Il mite in questo senso non è uno che non ce l'ha fa a combattere, ma è uno che combatte un'altra battaglia, molto più seria. È povero per questo mondo, ma ricco per il mondo avvenire. È qualcuno che ha la vera ricchezza, quella che nessuno gli può togliere.

Allora, il segreto della non conflittualità non è un carattere controllato, una disciplina dei propri impulsi, ma è il possesso di un bene che non può essere tolto, è il possesso della ricchezza vera, quella che sta nei cieli, che fa di un uomo, un uomo non vulnerabile. È mite perché non ha da combattere quelle battaglie che l'altro ha da combattere. Non perché non vede il male dell'altro, non perché non riconosce un'aggressione, ma perché capisce che deve difendere ben altro, ha altro di cui occuparsi.

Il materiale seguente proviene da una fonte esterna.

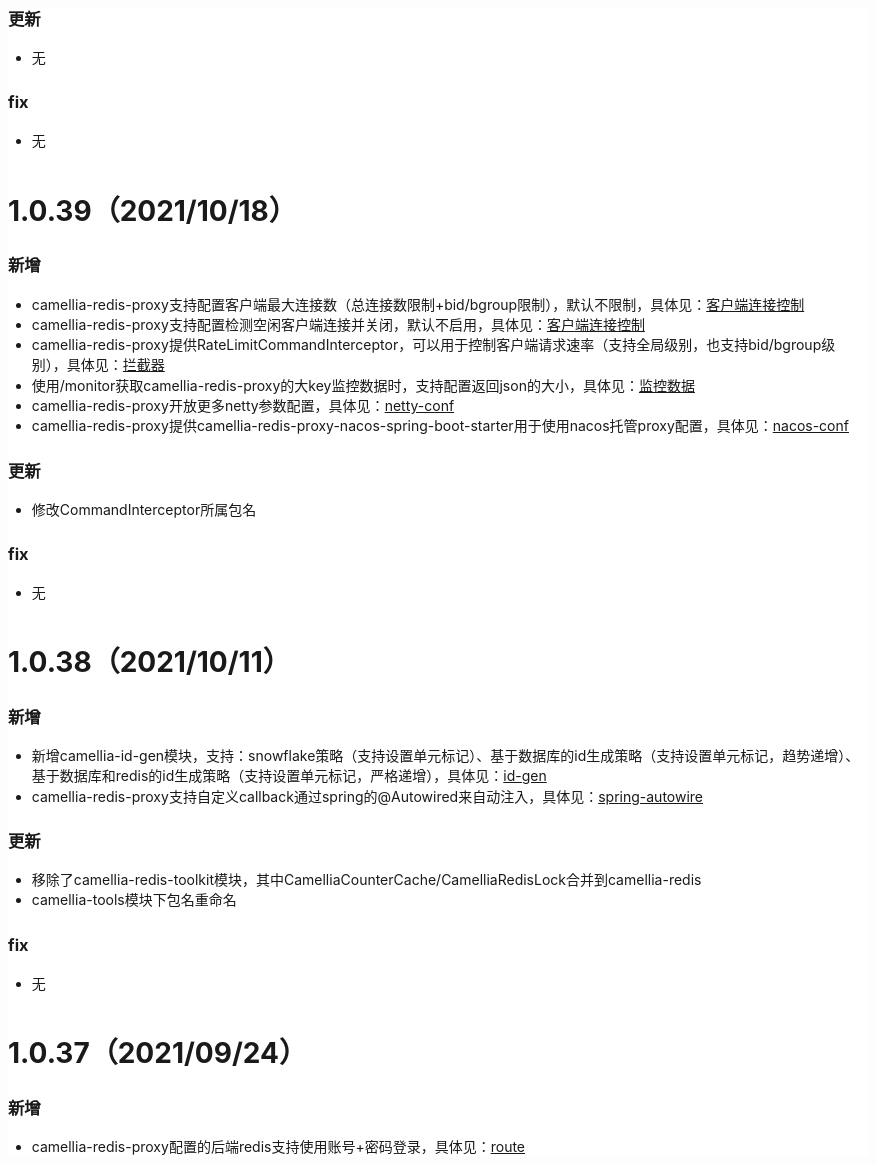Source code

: ### 更新
* 无

### fix
* 无


# 1.0.39（2021/10/18）
### 新增
* camellia-redis-proxy支持配置客户端最大连接数（总连接数限制+bid/bgroup限制），默认不限制，具体见：[客户端连接控制](/docs/redis-proxy/other/connectlimit.md)
* camellia-redis-proxy支持配置检测空闲客户端连接并关闭，默认不启用，具体见：[客户端连接控制](/docs/redis-proxy/other/connectlimit.md)
* camellia-redis-proxy提供RateLimitCommandInterceptor，可以用于控制客户端请求速率（支持全局级别，也支持bid/bgroup级别），具体见：[拦截器](/docs/redis-proxy/interceptor.md)
* 使用/monitor获取camellia-redis-proxy的大key监控数据时，支持配置返回json的大小，具体见：[监控数据](/docs/redis-proxy/monitor/monitor-data.md)
* camellia-redis-proxy开放更多netty参数配置，具体见：[netty-conf](/docs/redis-proxy/other/netty-conf.md)
* camellia-redis-proxy提供camellia-redis-proxy-nacos-spring-boot-starter用于使用nacos托管proxy配置，具体见：[nacos-conf](/docs/redis-proxy/other/nacos-conf.md)

### 更新
* 修改CommandInterceptor所属包名

### fix
* 无


# 1.0.38（2021/10/11）
### 新增
* 新增camellia-id-gen模块，支持：snowflake策略（支持设置单元标记）、基于数据库的id生成策略（支持设置单元标记，趋势递增）、基于数据库和redis的id生成策略（支持设置单元标记，严格递增），具体见：[id-gen](/docs/id-gen/id-gen.md)
* camellia-redis-proxy支持自定义callback通过spring的@Autowired来自动注入，具体见：[spring-autowire](/docs/redis-proxy/spring-autowire.md)

### 更新
* 移除了camellia-redis-toolkit模块，其中CamelliaCounterCache/CamelliaRedisLock合并到camellia-redis
* camellia-tools模块下包名重命名

### fix
* 无


# 1.0.37（2021/09/24）
### 新增
* camellia-redis-proxy配置的后端redis支持使用账号+密码登录，具体见：[route](/docs/redis-proxy/auth/route.md)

Il mite è colui che eredita la terra. Per questo si tiene stretto ciò che vale. Se sarà necessario alzerà anche la voce, non contro qualcuno ma per qualcuno. C'è differenza se critichi qualcuno con malizia o se lo critichi per amore. Le critiche ricevute da chi ci vuol bene possono farci soffrire parecchio perché vanno dritte al punto. Il mite combatte le battaglie così, il mite conosce il vero bene per cui vale la pena di impugnare le armi, e sono armi diverse, forgiate in un'altra fabbrica.

Guerra in ebraico si dice milāmāh, dalla parola leḥem che vuol dire pane, cioè combattere per il pane. La guerra viene per un appetito. Allora, qui non si tratta di non avere appetito, di essere inappetenti riguardo i conflitti umani, ma si tratta di cercare il pane quello vero. Una persona si deve sempre chiedere quando si arrabbia, quando si adira, cosa sta difendendo. Quando ci adiriamo stiamo sempre difendendo qualcosa; allora ci dobbiamo chiedere cosa stiamo difendendo, perché ci stiamo arrabbiando tanto?

La mitezza, frutto dello Spirito Santo deriva dal capire ciò che veramente è prezioso per la nostra vita, e questa è una luce che viene dallo Spirito Santo. Si deve crescere in questa luce. Allora la nostra battaglia è di un altro genere, la nostra lotta dice San Paolo non è contro le creature di carne e sangue. Il Salmo 45:3,4 dice: O prode, cingiti la tua spada al fianco, Che è la tua gloria, e la tua magnificenza; E prospera nella tua gloria, cavalca in su la parola di verità, e di mansuetudine, e di giustizia;

Combattere con queste armi implica una conoscenza della giustizia che non è la giustizia umana della bilancia sociale, ma è la giustizia del rapporto con Dio. È quella giustizia che ogni uomo ha diritto di avere: avere Dio per proprio Padre, avere Cristo per proprio Salvatore.

Quindi la mitezza come frutto dello Spirito deriva da questa esperienza che è l'aver conosciuto la paternità di Dio, aver conosciuto la salvezza di Cristo, e a quel punto difenderla con i denti, questa sì.